→ **Structured diff data**
»»

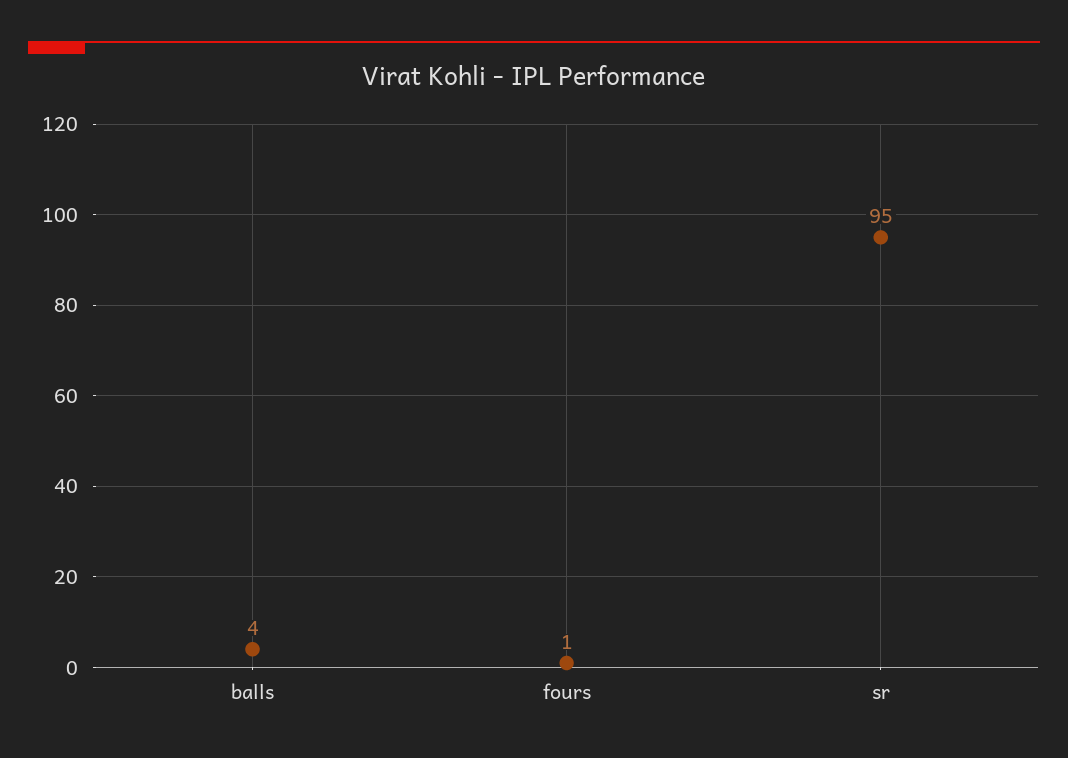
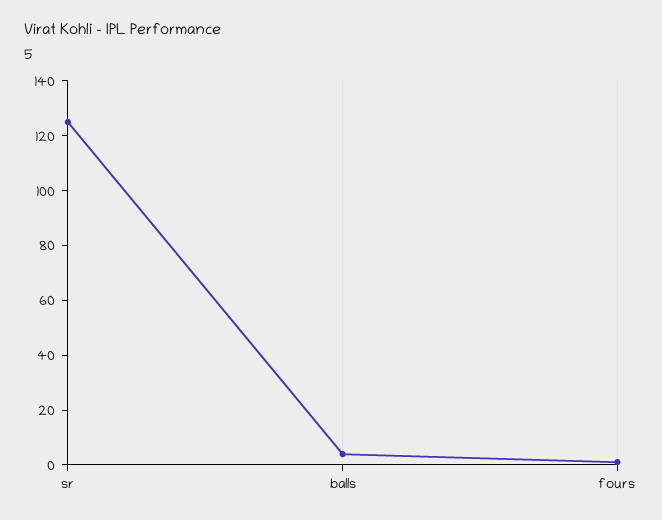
  {
    "balls": 4,
    "fours": 1,
-   "sr": 95
+   "sr": 125
  }

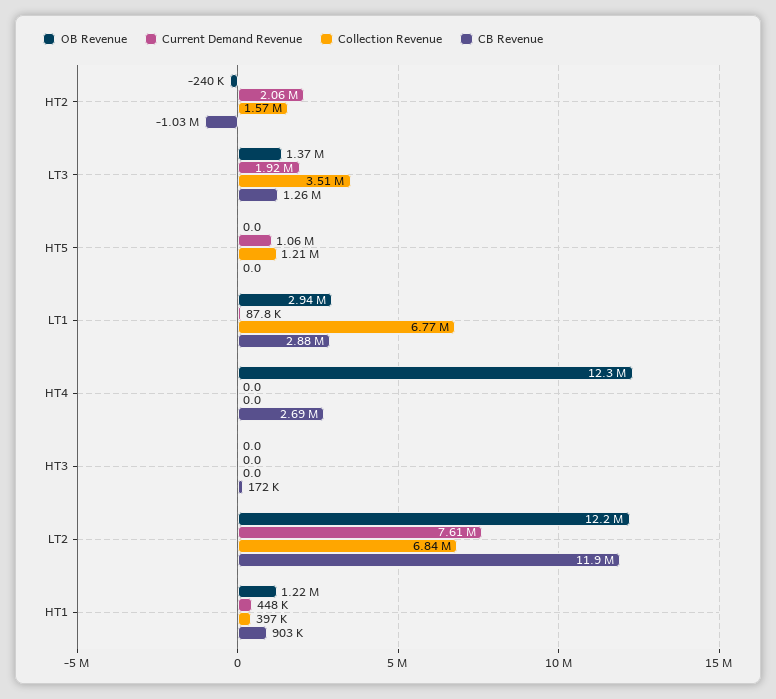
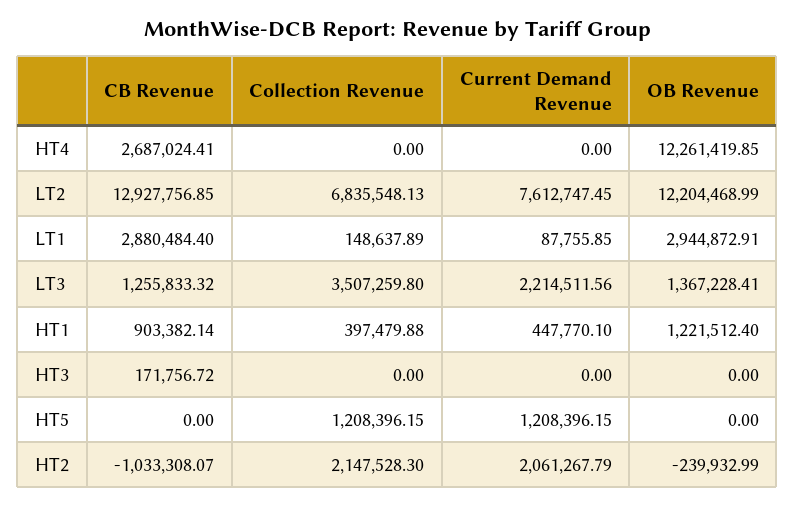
  {
    "OB Revenue": {
      "HT2": -239932.99,
      "LT3": 1367228.41,
      "HT5": 0,
      "LT1": 2944872.91,
      "HT4": 12261419.85,
      "HT3": 0,
      "LT2": 12204468.99,
      "HT1": 1221512.4
    },
    "Current Demand Revenue": {
      "HT2": 2061267.79,
-     "LT3": 1920000,
+     "LT3": 2214511.56,
-     "HT5": 1060000,
+     "HT5": 1208396.15,
      "LT1": 87755.85,
      "HT4": 0,
      "HT3": 0,
      "LT2": 7612747.45,
      "HT1": 447770.1
    },
    "Collection Revenue": {
-     "HT2": 1570000,
+     "HT2": 2147528.3,
      "LT3": 3507259.8,
      "HT5": 1208396.15,
-     "LT1": 6770000,
+     "LT1": 148637.89,
      "HT4": 0,
      "HT3": 0,
      "LT2": 6835548.13,
      "HT1": 397479.88
    },
    "CB Revenue": {
      "HT2": -1033308.07,
      "LT3": 1255833.32,
      "HT5": 0,
      "LT1": 2880484.4,
      "HT4": 2687024.41,
      "HT3": 171756.72,
-     "LT2": 11900000,
+     "LT2": 12927756.85,
      "HT1": 903382.14
    }
  }

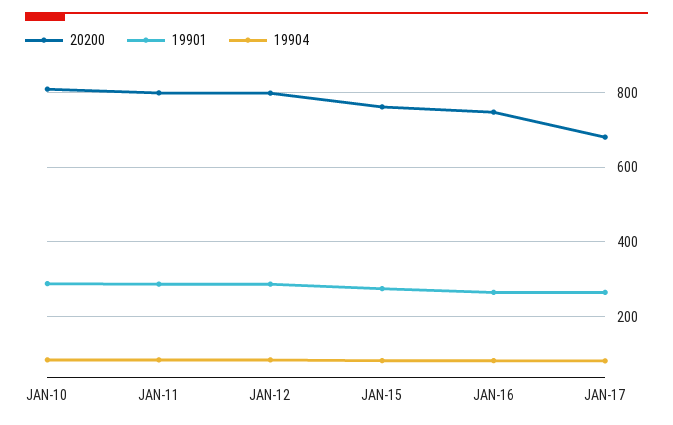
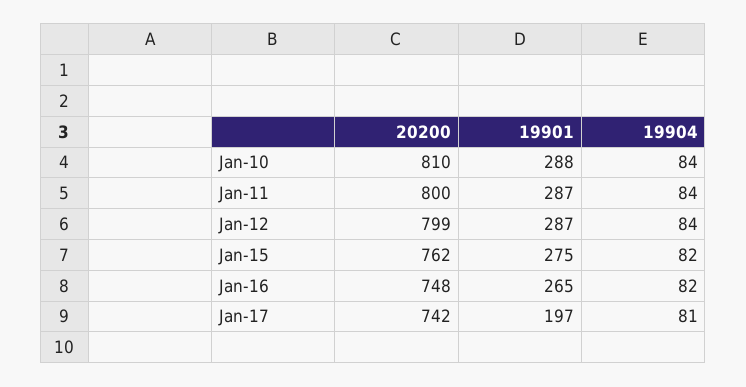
  {
    "20200": {
      "JAN-10": 810,
      "JAN-11": 800,
      "JAN-12": 799,
      "JAN-15": 762,
      "JAN-16": 748,
-     "JAN-17": 680
+     "JAN-17": 742
    },
    "19901": {
      "JAN-10": 288,
      "JAN-11": 287,
      "JAN-12": 287,
      "JAN-15": 275,
      "JAN-16": 265,
-     "JAN-17": 260
+     "JAN-17": 197
    },
    "19904": {
      "JAN-10": 84,
      "JAN-11": 84,
      "JAN-12": 84,
      "JAN-15": 82,
      "JAN-16": 82,
      "JAN-17": 81
    }
  }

««

→ **JOB**
From the records above, return each line that includes "Revenue".

→ **THE COMPLETED TASK**
    "OB Revenue": {
    "Current Demand Revenue": {
    "Collection Revenue": {
    "CB Revenue": {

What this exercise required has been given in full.